> [Information provided]:
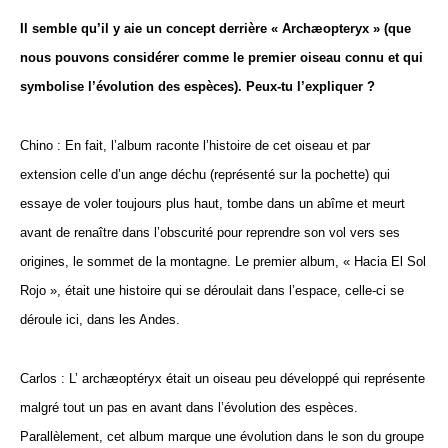
Il semble qu’il y aie un concept derrière « Archæopteryx » (que
nous pouvons considérer comme le premier oiseau connu et qui
symbolise l’évolution des espèces). Peux-tu l’expliquer ?
Chino : En fait, l’album raconte l’histoire de cet oiseau et par
extension celle d’un ange déchu (représenté sur la pochette) qui
essaye de voler toujours plus haut, tombe dans un abîme et meurt
avant de renaître dans l’obscurité pour reprendre son vol vers ses
origines, le sommet de la montagne. Le premier album, « Hacia El Sol
Rojo », était une histoire qui se déroulait dans l’espace, celle-ci se
déroule ici, dans les Andes.
Carlos : L’ archæoptéryx était un oiseau peu développé qui représente
malgré tout un pas en avant dans l’évolution des espèces.
Parallèlement, cet album marque une évolution dans le son du groupe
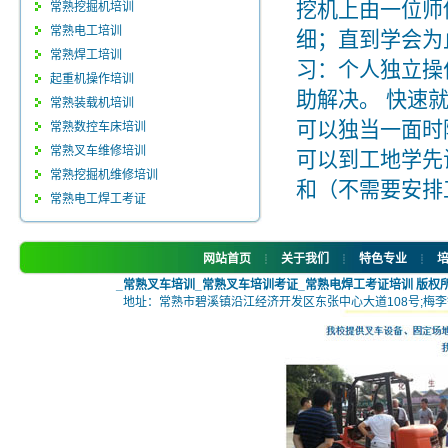
挖机上由一位师
常熟挖掘机培训
常熟电工培训
细；直到学会为
常熟焊工培训
习：个人独立操
起重机操作培训
助解决。 快速
常熟装载机培训
可以独当一面时
常熟数控车床培训
常熟叉车维修培训
可以到工地学先
常熟挖掘机维修培训
和（不需要安排
常熟电工焊工考证
网站首页
关于我们
特色专业
┊
┊
┊
_常熟叉车培训_常熟叉车培训考证_常熟电焊工考证培训 版权
地址：常熟市碧溪镇沿江经济开发区东张中心大道108号;梅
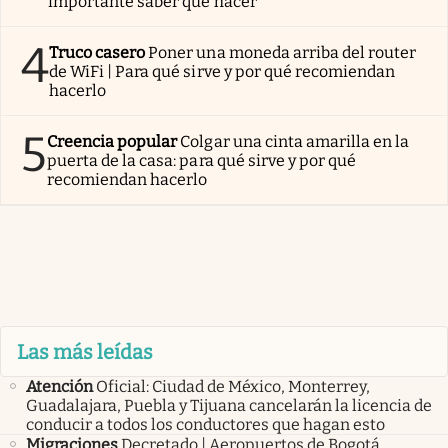
importante saber qué hacer
4
Truco casero
Poner una moneda arriba del router
de WiFi | Para qué sirve y por qué recomiendan
hacerlo
5
Creencia popular
Colgar una cinta amarilla en la
puerta de la casa: para qué sirve y por qué
recomiendan hacerlo
Las más leídas
Atención
Oficial: Ciudad de México, Monterrey,
Guadalajara, Puebla y Tijuana cancelarán la licencia de
conducir a todos los conductores que hagan esto
Migraciones
Decretado | Aeropuertos de Bogotá,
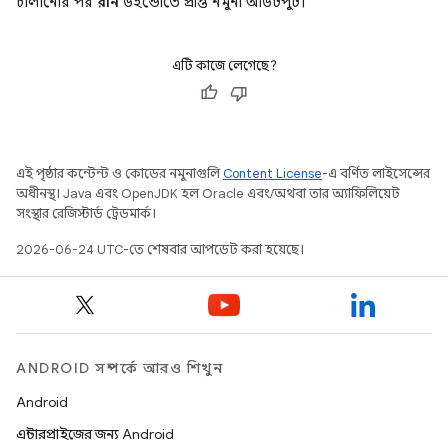
চালানোর পর
রান
উইন্ডোতে প্রাপ্ত নমুনা আউটপুট।
এটি কাজে লেগেছে?
এই পৃষ্ঠার কন্টেন্ট ও কোডের নমুনাগুলি
Content License
-এ বর্ণিত লাইসেন্সের
অধীনস্থ। Java এবং OpenJDK হল Oracle এবং/অথবা তার অ্যাফিলিয়েট
সংস্থার রেজিস্টার্ড ট্রেডমার্ক।
2026-06-24 UTC-তে শেষবার আপডেট করা হয়েছে।
ANDROID সম্পর্কে আরও শিখুন
Android
এন্টারপ্রাইজের জন্য Android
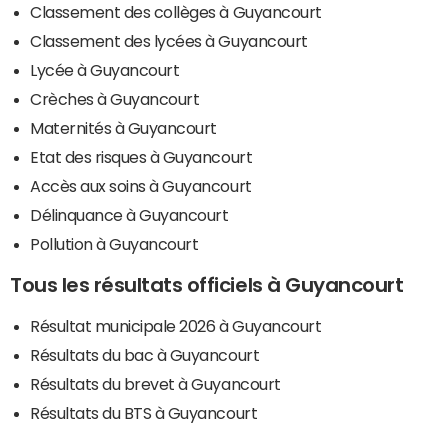
Classement des collèges à Guyancourt
Classement des lycées à Guyancourt
Lycée à Guyancourt
Crèches à Guyancourt
Maternités à Guyancourt
Etat des risques à Guyancourt
Accès aux soins à Guyancourt
Délinquance à Guyancourt
Pollution à Guyancourt
Tous les résultats officiels à Guyancourt
Résultat municipale 2026 à Guyancourt
Résultats du bac à Guyancourt
Résultats du brevet à Guyancourt
Résultats du BTS à Guyancourt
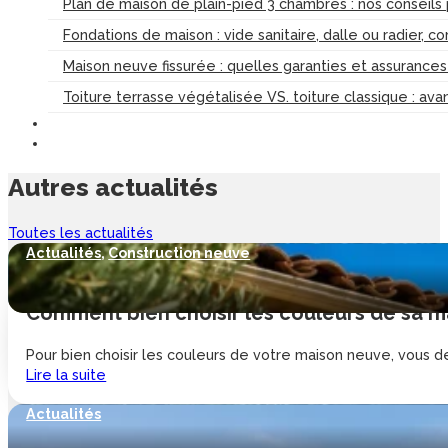
Plan de maison de plain-pied 3 chambres : nos conseils
Fondations de maison : vide sanitaire, dalle ou radier, c
Maison neuve fissurée : quelles garanties et assurance
Toiture terrasse végétalisée VS. toiture classique : av
Autres
actualités
Toutes les actualités
Actualités
,
Construction neuve
Comment bien choisir les couleurs de sa ma
Pour bien choisir les couleurs de votre maison neuve, vous de
Lire la suite
Actualités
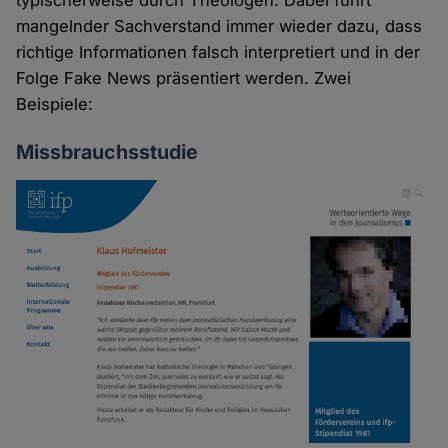
typischerweise durch Theologen. Dabei führt
mangelnder Sachverstand immer wieder dazu, dass
richtige Informationen falsch interpretiert und in der
Folge Fake News präsentiert werden. Zwei
Beispiele:
Missbrauchsstudie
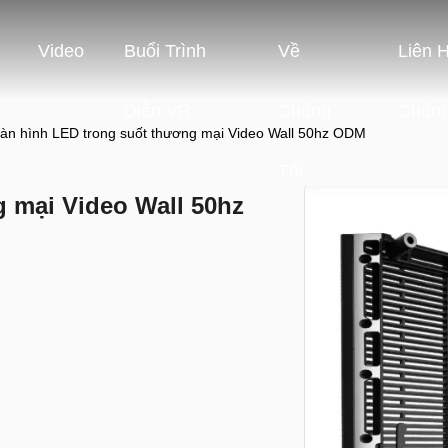
Video
Buổi Trình
Về
Liên 
Diễn VR
Chúng
Chúng
àn hình LED trong suốt thương mại Video Wall 50hz ODM
Tôi
 mại Video Wall 50hz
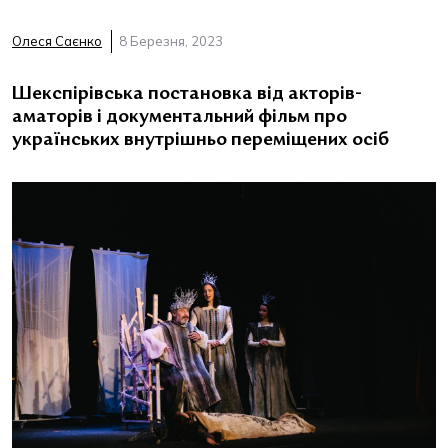
Олеся Саєнко
8 Березня, 2023
Шекспірівська постановка від акторів-
аматорів і документальний фільм про
українських внутрішньо переміщених осіб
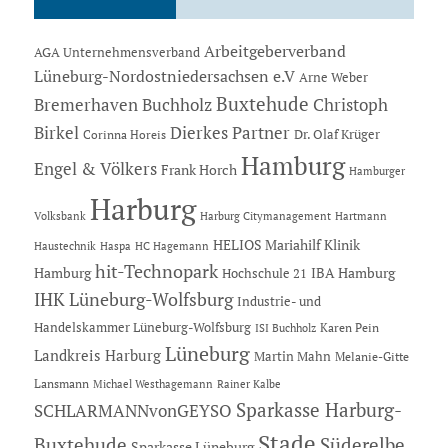
Arbeitgeberverband
AGA Unternehmensverband
Lüneburg-Nordostniedersachsen e.V
Arne Weber
Buxtehude
Bremerhaven
Buchholz
Christoph
Dierkes Partner
Birkel
Dr. Olaf Krüger
Corinna Horeis
Hamburg
Engel & Völkers
Frank Horch
Hamburger
Harburg
Hartmann
Volksbank
Harburg Citymanagement
HELIOS Mariahilf Klinik
Haustechnik
Haspa
HC Hagemann
hit-Technopark
Hamburg
IBA Hamburg
Hochschule 21
IHK Lüneburg-Wolfsburg
Industrie- und
Handelskammer Lüneburg-Wolfsburg
Karen Pein
ISI Buchholz
Lüneburg
Landkreis Harburg
Martin Mahn
Melanie-Gitte
Lansmann
Michael Westhagemann
Rainer Kalbe
Sparkasse Harburg-
SCHLARMANNvonGEYSO
Stade
Buxtehude
Süderelbe
Sparkasse Lüneburg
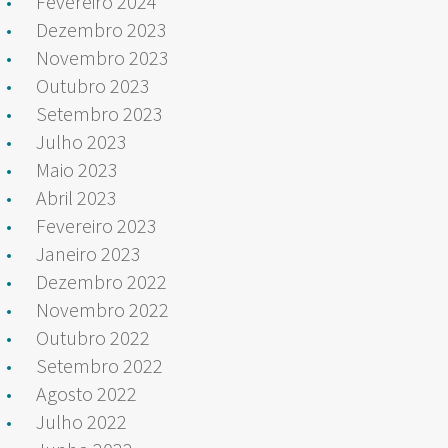
Fevereiro 2024
Dezembro 2023
Novembro 2023
Outubro 2023
Setembro 2023
Julho 2023
Maio 2023
Abril 2023
Fevereiro 2023
Janeiro 2023
Dezembro 2022
Novembro 2022
Outubro 2022
Setembro 2022
Agosto 2022
Julho 2022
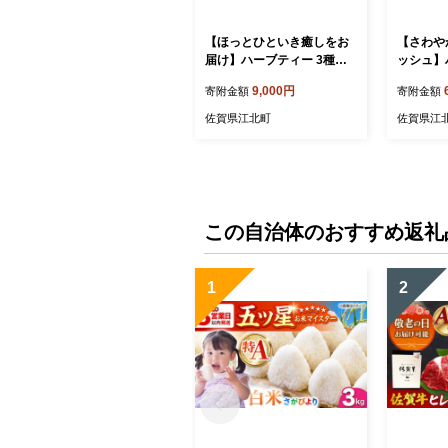
【ほっとひといき癒しをお
【さわや
届け】ハーブティー 3種セ
ッシュ】
ット ( 3種×各1袋 ) 【Goen
＜さわや
9,000円
寄附金額
寄附金額
ヘルス&ビューティー】 [H
enヘル
BQ002]
[HBQ004
佐賀県江北町
佐賀県江
この自治体のおすすめ返礼
1
2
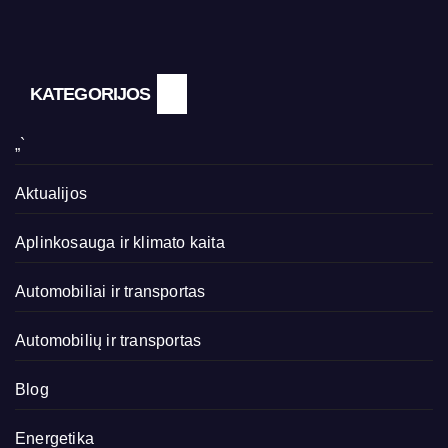
KATEGORIJOS
„`
Aktualijos
Aplinkosauga ir klimato kaita
Automobiliai ir transportas
Automobilių ir transportas
Blog
Energetika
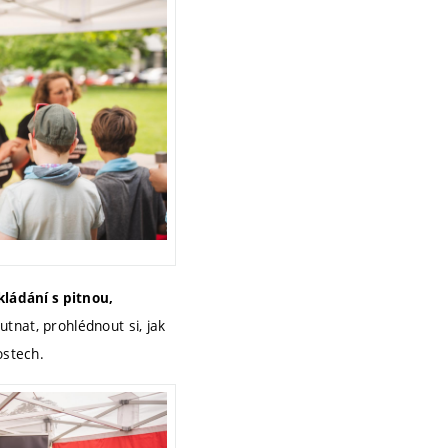
kládání s pitnou,
utnat, prohlédnout si, jak
ostech.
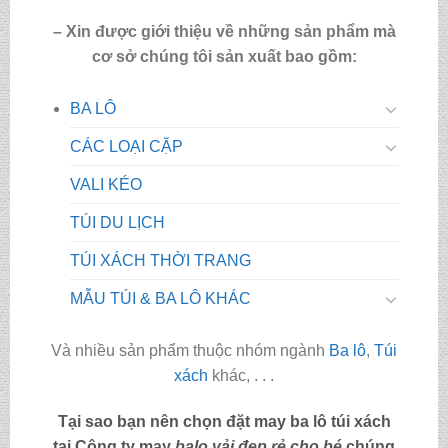
– Xin được giới thiệu về những sản phẩm mà
cơ sở chúng tôi sản xuất bao gồm:
BA LÔ
CÁC LOẠI CẶP
VALI KÉO
TÚI DU LỊCH
TÚI XÁCH THỜI TRANG
MẪU TÚI & BA LÔ KHÁC
Và nhiều sản phẩm thuộc nhóm ngành
Ba lô
,
Túi
xách
khác, . . .
Tại sao bạn nên chọn đặt may ba lô túi xách
tại Công ty may
balo vải đẹp rẻ cho bé
chúng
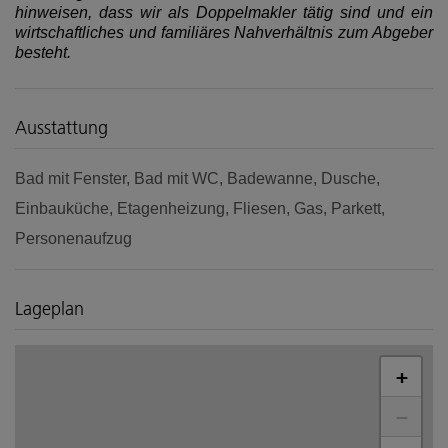
hinweisen, dass wir als Doppelmakler tätig sind und ein
wirtschaftliches und familiäres Nahverhältnis zum Abgeber
besteht.
Ausstattung
Bad mit Fenster
Bad mit WC
Badewanne
Dusche
Einbauküche
Etagenheizung
Fliesen
Gas
Parkett
Personenaufzug
Lageplan
+
−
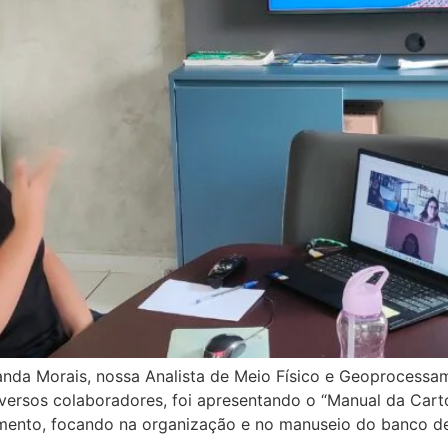
anda Morais, nossa Analista de Meio Físico e Geoprocessa
versos colaboradores, foi apresentando o “Manual da Carto
ento, focando na organização e no manuseio do banco de 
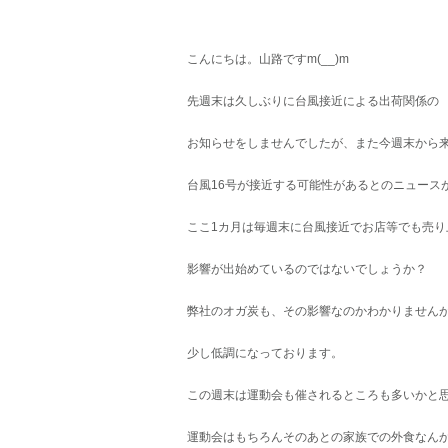
グ
リ
ー
こんにちは。山路ですm(__)m
先週末は久しぶりに台風接近による出荷関係の
お知らせをしませんでしたが、また今週末から
台風16号が接近する可能性があるとのニュース
ここ1カ月は毎週末に台風接近でお店等でも売り
影響が出始めているのではないでしょうか？
弊社のオガ炭も、その影響なのかわかりません
少し低調になっております。
この週末は運動会も催されるところも多いかと
運動会はもちろんそのあとの家族での外食なん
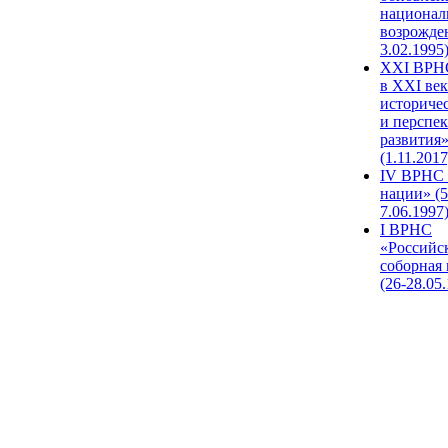
национал
возрожде
3.02.1995
XХI ВРНС
в XXI век
историче
и перспе
развития
(1.11.2017
IV ВРНС 
нации» (5
7.06.1997
I ВРНС
«Российс
соборная
(26-28.05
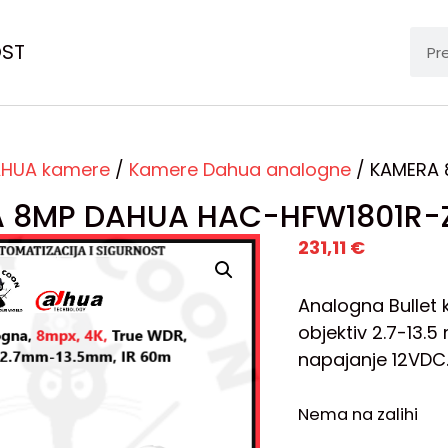
OST
HUA kamere
/
Kamere Dahua analogne
/ KAMERA 
 8MP DAHUA HAC-HFW1801R-Z
231,11
€
Analogna Bullet 
objektiv 2.7-13.5
napajanje 12VDC
Nema na zalihi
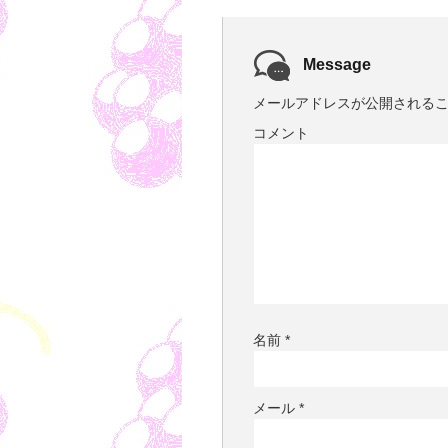
Message
メールアドレスが公開される
コメント
名前
*
メール
*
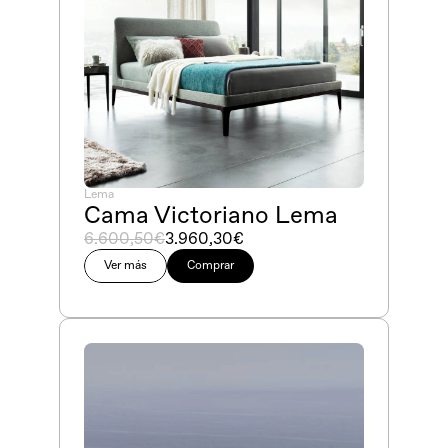
Lema
Cama Victoriano Lema
6.600,50€
3.960,30€
Ver más
Comprar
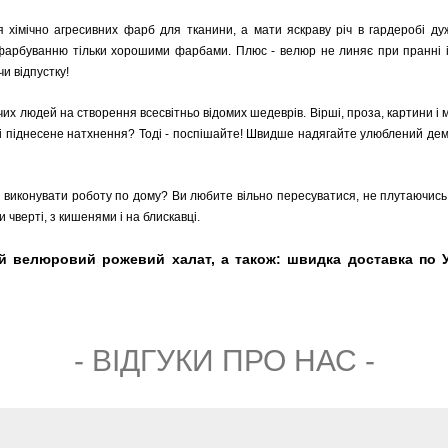
я хімічно агресивних фарб для тканини, а мати яскраву річ в гардеробі ду
 фарбуванню тільки хорошими фарбами. Плюс - велюр не линяє при пранні і
и відпустку!
чих людей на створення всесвітньо відомих шедеврів. Вірші, проза, картини і
і піднесене натхнення? Тоді - поспішайте! Швидше надягайте улюблений демі
чно виконувати роботу по дому? Ви любите вільно пересуватися, не плутаючис
 чверті, з кишенями і на блискавці.
ній велюровий рожевий халат, а також: швидка доставка по У
- ВIДГУКИ ПРО НАС -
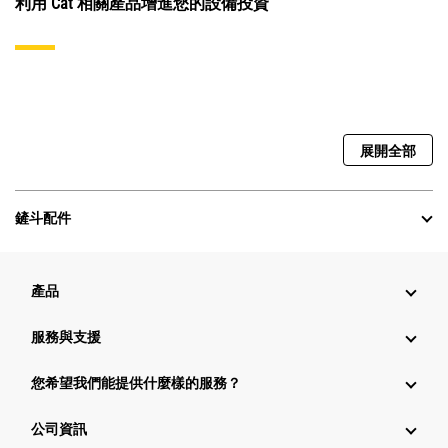
利用 Cat 相關產品增進您的設備投資
展開全部
鏟斗配件
產品
服務與支援
您希望我們能提供什麼樣的服務？
公司資訊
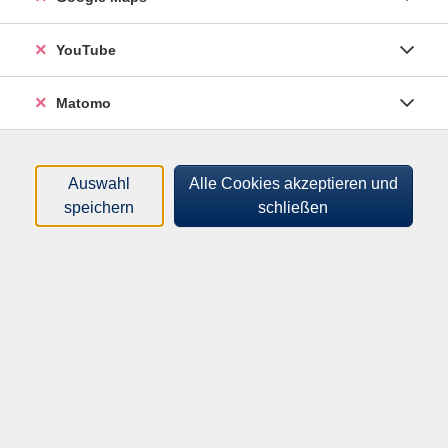
Sortierung
YouTube
Lappland – atemberaubend
Matomo
und wild
Mi .
18.11.2026
19:00
Uhr
Rochus-Hospital
Auswahl
Alle Cookies akzeptieren und
speichern
schließen
Wo die Vielfalt Wurzeln
schlägt – der Wald als
artenreicher Lebensraum
Kooperation mit dem Verein
OK.OstbevernKultur zum Thema Wald
Do .
11.02.2027
19:00
Uhr
Kulturwerkstatt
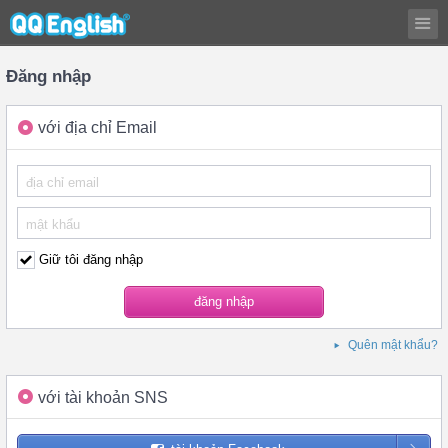
Đăng nhập
với địa chỉ Email
Giữ tôi đăng nhập
Quên mật khẩu?
với tài khoản SNS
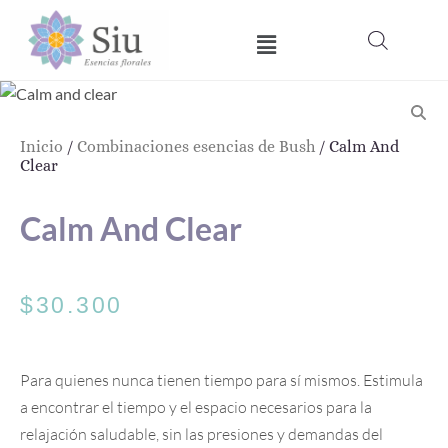
Ir
Menú
al
contenido
Inicio
/
Combinaciones esencias de Bush
/ Calm And
Clear
Calm And Clear
$
30.300
Para quienes nunca tienen tiempo para sí mismos. Estimula
a encontrar el tiempo y el espacio necesarios para la
relajación saludable, sin las presiones y demandas del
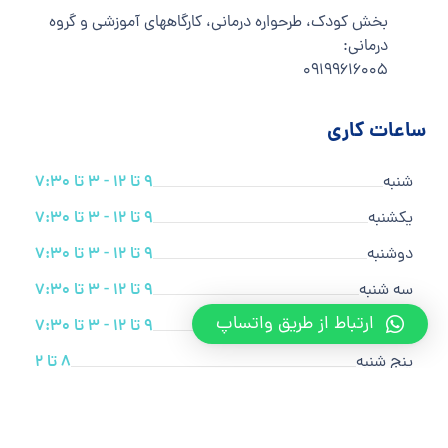
بخش کودک، طرحواره درمانی، کارگاههای آموزشی و گروه
درمانی:
۰۹۱۹۹۶۱۶۰۰۵
ساعات کاری
شنبه
9 تا 12 - 3 تا 7:30
یکشنبه
9 تا 12 - 3 تا 7:30
دوشنبه
9 تا 12 - 3 تا 7:30
سه شنبه
9 تا 12 - 3 تا 7:30
ارتباط از طریق واتساپ
چهارشنبه
9 تا 12 - 3 تا 7:30
پنج شنبه
8 تا 2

> [Work order]: Exactly restate the lines from the beginning of the data through the line with "অধীনস্থ। Java এবং", and no others, keeping pictures out.

> [Written reply]:
Il semble qu’il y aie un concept derrière « Archæopteryx » (que
nous pouvons considérer comme le premier oiseau connu et qui
symbolise l’évolution des espèces). Peux-tu l’expliquer ?
Chino : En fait, l’album raconte l’histoire de cet oiseau et par
extension celle d’un ange déchu (représenté sur la pochette) qui
essaye de voler toujours plus haut, tombe dans un abîme et meurt
avant de renaître dans l’obscurité pour reprendre son vol vers ses
origines, le sommet de la montagne. Le premier album, « Hacia El Sol
Rojo », était une histoire qui se déroulait dans l’espace, celle-ci se
déroule ici, dans les Andes.
Carlos : L’ archæoptéryx était un oiseau peu développé qui représente
malgré tout un pas en avant dans l’évolution des espèces.
Parallèlement, cet album marque une évolution dans le son du groupe
挖机上由一位师
常熟挖掘机培训
常熟电工培训
细；直到学会为
常熟焊工培训
习：个人独立操
起重机操作培训
助解决。 快速
常熟装载机培训
可以独当一面时
常熟数控车床培训
常熟叉车维修培训
可以到工地学先
常熟挖掘机维修培训
和（不需要安排
常熟电工焊工考证
网站首页
关于我们
特色专业
┊
┊
┊
_常熟叉车培训_常熟叉车培训考证_常熟电焊工考证培训 版权
地址：常熟市碧溪镇沿江经济开发区东张中心大道108号;梅
importante saber qué hacer
4
Truco casero
Poner una moneda arriba del router
de WiFi | Para qué sirve y por qué recomiendan
hacerlo
5
Creencia popular
Colgar una cinta amarilla en la
puerta de la casa: para qué sirve y por qué
recomiendan hacerlo
Las más leídas
Atención
Oficial: Ciudad de México, Monterrey,
Guadalajara, Puebla y Tijuana cancelarán la licencia de
conducir a todos los conductores que hagan esto
Migraciones
Decretado | Aeropuertos de Bogotá,
চালানোর পর
রান
উইন্ডোতে প্রাপ্ত নমুনা আউটপুট।
এটি কাজে লেগেছে?
এই পৃষ্ঠার কন্টেন্ট ও কোডের নমুনাগুলি
Content License
-এ বর্ণিত লাইসেন্সের
অধীনস্থ। Java এবং OpenJDK হল Oracle এবং/অথবা তার অ্যাফিলিয়েট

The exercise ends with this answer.